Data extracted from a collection
>>
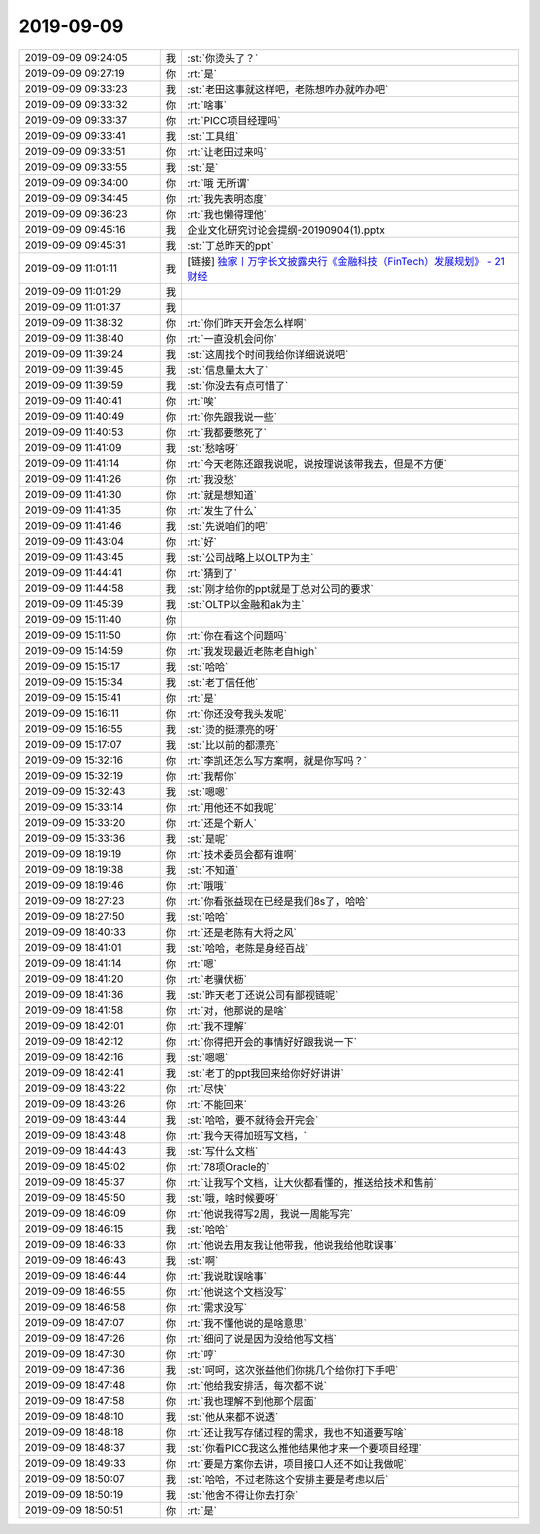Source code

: 2019-09-09
-------------

.. list-table::
   :widths: 25, 1, 60

   * - 2019-09-09 09:24:05
     - 我
     - :st:`你烫头了？`
   * - 2019-09-09 09:27:19
     - 你
     - :rt:`是`
   * - 2019-09-09 09:33:23
     - 我
     - :st:`老田这事就这样吧，老陈想咋办就咋办吧`
   * - 2019-09-09 09:33:32
     - 你
     - :rt:`啥事`
   * - 2019-09-09 09:33:37
     - 你
     - :rt:`PICC项目经理吗`
   * - 2019-09-09 09:33:41
     - 我
     - :st:`工具组`
   * - 2019-09-09 09:33:51
     - 你
     - :rt:`让老田过来吗`
   * - 2019-09-09 09:33:55
     - 我
     - :st:`是`
   * - 2019-09-09 09:34:00
     - 你
     - :rt:`哦 无所谓`
   * - 2019-09-09 09:34:45
     - 你
     - :rt:`我先表明态度`
   * - 2019-09-09 09:36:23
     - 你
     - :rt:`我也懒得理他`
   * - 2019-09-09 09:45:16
     - 我
     - 企业文化研究讨论会提纲-20190904(1).pptx
   * - 2019-09-09 09:45:31
     - 我
     - :st:`丁总昨天的ppt`
   * - 2019-09-09 11:01:11
     - 我
     - [链接] `独家丨万字长文披露央行《金融科技（FinTech）发展规划》 - 21财经 <https://m.21jingji.com/article/20190823/herald/dcfa452852e3d7abc4522bf0f8289455.html>`_
   * - 2019-09-09 11:01:29
     - 我
     - .. image:: /images/334441.jpg
          :width: 100px
   * - 2019-09-09 11:01:37
     - 我
     - .. image:: /images/334442.jpg
          :width: 100px
   * - 2019-09-09 11:38:32
     - 你
     - :rt:`你们昨天开会怎么样啊`
   * - 2019-09-09 11:38:40
     - 你
     - :rt:`一直没机会问你`
   * - 2019-09-09 11:39:24
     - 我
     - :st:`这周找个时间我给你详细说说吧`
   * - 2019-09-09 11:39:45
     - 我
     - :st:`信息量太大了`
   * - 2019-09-09 11:39:59
     - 我
     - :st:`你没去有点可惜了`
   * - 2019-09-09 11:40:41
     - 你
     - :rt:`唉`
   * - 2019-09-09 11:40:49
     - 你
     - :rt:`你先跟我说一些`
   * - 2019-09-09 11:40:53
     - 你
     - :rt:`我都要憋死了`
   * - 2019-09-09 11:41:09
     - 我
     - :st:`愁啥呀`
   * - 2019-09-09 11:41:14
     - 你
     - :rt:`今天老陈还跟我说呢，说按理说该带我去，但是不方便`
   * - 2019-09-09 11:41:26
     - 你
     - :rt:`我没愁`
   * - 2019-09-09 11:41:30
     - 你
     - :rt:`就是想知道`
   * - 2019-09-09 11:41:35
     - 你
     - :rt:`发生了什么`
   * - 2019-09-09 11:41:46
     - 我
     - :st:`先说咱们的吧`
   * - 2019-09-09 11:43:04
     - 你
     - :rt:`好`
   * - 2019-09-09 11:43:45
     - 我
     - :st:`公司战略上以OLTP为主`
   * - 2019-09-09 11:44:41
     - 你
     - :rt:`猜到了`
   * - 2019-09-09 11:44:58
     - 我
     - :st:`刚才给你的ppt就是丁总对公司的要求`
   * - 2019-09-09 11:45:39
     - 我
     - :st:`OLTP以金融和ak为主`
   * - 2019-09-09 15:11:40
     - 你
     - .. image:: /images/334462.jpg
          :width: 100px
   * - 2019-09-09 15:11:50
     - 你
     - :rt:`你在看这个问题吗`
   * - 2019-09-09 15:14:59
     - 你
     - :rt:`我发现最近老陈老自high`
   * - 2019-09-09 15:15:17
     - 我
     - :st:`哈哈`
   * - 2019-09-09 15:15:34
     - 我
     - :st:`老丁信任他`
   * - 2019-09-09 15:15:41
     - 你
     - :rt:`是`
   * - 2019-09-09 15:16:11
     - 你
     - :rt:`你还没夸我头发呢`
   * - 2019-09-09 15:16:55
     - 我
     - :st:`烫的挺漂亮的呀`
   * - 2019-09-09 15:17:07
     - 我
     - :st:`比以前的都漂亮`
   * - 2019-09-09 15:32:16
     - 你
     - :rt:`李凯还怎么写方案啊，就是你写吗？`
   * - 2019-09-09 15:32:19
     - 你
     - :rt:`我帮你`
   * - 2019-09-09 15:32:43
     - 我
     - :st:`嗯嗯`
   * - 2019-09-09 15:33:14
     - 你
     - :rt:`用他还不如我呢`
   * - 2019-09-09 15:33:20
     - 你
     - :rt:`还是个新人`
   * - 2019-09-09 15:33:36
     - 我
     - :st:`是呢`
   * - 2019-09-09 18:19:19
     - 你
     - :rt:`技术委员会都有谁啊`
   * - 2019-09-09 18:19:38
     - 我
     - :st:`不知道`
   * - 2019-09-09 18:19:46
     - 你
     - :rt:`哦哦`
   * - 2019-09-09 18:27:23
     - 你
     - :rt:`你看张益现在已经是我们8s了，哈哈`
   * - 2019-09-09 18:27:50
     - 我
     - :st:`哈哈`
   * - 2019-09-09 18:40:33
     - 你
     - :rt:`还是老陈有大将之风`
   * - 2019-09-09 18:41:01
     - 我
     - :st:`哈哈，老陈是身经百战`
   * - 2019-09-09 18:41:14
     - 你
     - :rt:`嗯`
   * - 2019-09-09 18:41:20
     - 你
     - :rt:`老骥伏枥`
   * - 2019-09-09 18:41:36
     - 我
     - :st:`昨天老丁还说公司有鄙视链呢`
   * - 2019-09-09 18:41:58
     - 你
     - :rt:`对，他那说的是啥`
   * - 2019-09-09 18:42:01
     - 你
     - :rt:`我不理解`
   * - 2019-09-09 18:42:12
     - 你
     - :rt:`你得把开会的事情好好跟我说一下`
   * - 2019-09-09 18:42:16
     - 我
     - :st:`嗯嗯`
   * - 2019-09-09 18:42:41
     - 我
     - :st:`老丁的ppt我回来给你好好讲讲`
   * - 2019-09-09 18:43:22
     - 你
     - :rt:`尽快`
   * - 2019-09-09 18:43:26
     - 你
     - :rt:`不能回来`
   * - 2019-09-09 18:43:44
     - 我
     - :st:`哈哈，要不就待会开完会`
   * - 2019-09-09 18:43:48
     - 你
     - :rt:`我今天得加班写文档，`
   * - 2019-09-09 18:44:43
     - 我
     - :st:`写什么文档`
   * - 2019-09-09 18:45:02
     - 你
     - :rt:`78项Oracle的`
   * - 2019-09-09 18:45:37
     - 你
     - :rt:`让我写个文档，让大伙都看懂的，推送给技术和售前`
   * - 2019-09-09 18:45:50
     - 我
     - :st:`哦，啥时候要呀`
   * - 2019-09-09 18:46:09
     - 你
     - :rt:`他说我得写2周，我说一周能写完`
   * - 2019-09-09 18:46:15
     - 我
     - :st:`哈哈`
   * - 2019-09-09 18:46:33
     - 你
     - :rt:`他说去用友我让他带我，他说我给他耽误事`
   * - 2019-09-09 18:46:43
     - 我
     - :st:`啊`
   * - 2019-09-09 18:46:44
     - 你
     - :rt:`我说耽误啥事`
   * - 2019-09-09 18:46:55
     - 你
     - :rt:`他说这个文档没写`
   * - 2019-09-09 18:46:58
     - 你
     - :rt:`需求没写`
   * - 2019-09-09 18:47:07
     - 你
     - :rt:`我不懂他说的是啥意思`
   * - 2019-09-09 18:47:26
     - 你
     - :rt:`细问了说是因为没给他写文档`
   * - 2019-09-09 18:47:30
     - 你
     - :rt:`哼`
   * - 2019-09-09 18:47:36
     - 我
     - :st:`呵呵，这次张益他们你挑几个给你打下手吧`
   * - 2019-09-09 18:47:48
     - 你
     - :rt:`他给我安排活，每次都不说`
   * - 2019-09-09 18:47:58
     - 你
     - :rt:`我也理解不到他那个层面`
   * - 2019-09-09 18:48:10
     - 我
     - :st:`他从来都不说透`
   * - 2019-09-09 18:48:18
     - 你
     - :rt:`还让我写存储过程的需求，我也不知道要写啥`
   * - 2019-09-09 18:48:37
     - 我
     - :st:`你看PICC我这么推他结果他才来一个要项目经理`
   * - 2019-09-09 18:49:33
     - 你
     - :rt:`要是方案你去讲，项目接口人还不如让我做呢`
   * - 2019-09-09 18:50:07
     - 我
     - :st:`哈哈，不过老陈这个安排主要是考虑以后`
   * - 2019-09-09 18:50:19
     - 我
     - :st:`他舍不得让你去打杂`
   * - 2019-09-09 18:50:51
     - 你
     - :rt:`是`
<<
◆ **Directive**
Among the records, find the lines that contain "images" and copy each of them.

◆ **Response to this task**
     - .. image:: /images/334441.jpg
     - .. image:: /images/334442.jpg
     - .. image:: /images/334462.jpg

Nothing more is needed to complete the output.